**Data for this exercise:**
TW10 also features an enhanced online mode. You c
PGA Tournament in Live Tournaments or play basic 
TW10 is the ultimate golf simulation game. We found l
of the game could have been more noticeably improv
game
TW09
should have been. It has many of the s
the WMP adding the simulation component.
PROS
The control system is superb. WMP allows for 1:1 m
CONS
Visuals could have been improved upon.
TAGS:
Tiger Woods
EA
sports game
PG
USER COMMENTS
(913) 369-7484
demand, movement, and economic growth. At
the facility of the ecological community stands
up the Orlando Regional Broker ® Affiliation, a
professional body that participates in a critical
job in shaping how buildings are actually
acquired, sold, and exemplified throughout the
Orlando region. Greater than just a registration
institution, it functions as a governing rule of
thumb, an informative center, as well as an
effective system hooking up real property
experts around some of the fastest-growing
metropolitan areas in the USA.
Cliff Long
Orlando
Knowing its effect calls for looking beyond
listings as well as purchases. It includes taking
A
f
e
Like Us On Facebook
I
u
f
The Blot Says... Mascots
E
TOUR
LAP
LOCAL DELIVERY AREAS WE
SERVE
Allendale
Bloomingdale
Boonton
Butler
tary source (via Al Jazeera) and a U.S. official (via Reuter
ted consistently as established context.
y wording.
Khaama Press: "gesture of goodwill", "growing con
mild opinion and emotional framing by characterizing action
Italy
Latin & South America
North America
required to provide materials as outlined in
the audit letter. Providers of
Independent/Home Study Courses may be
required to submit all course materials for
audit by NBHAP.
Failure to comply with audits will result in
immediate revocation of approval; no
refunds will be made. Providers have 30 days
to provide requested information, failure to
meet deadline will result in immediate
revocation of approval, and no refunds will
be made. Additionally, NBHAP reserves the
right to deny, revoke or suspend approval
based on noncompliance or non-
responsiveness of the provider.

**Your instructions:**
Count the lines in the material above that contain the string "game", treating uppercase and lowercase as different. Give only the number.

**Solution for this exercise:**
4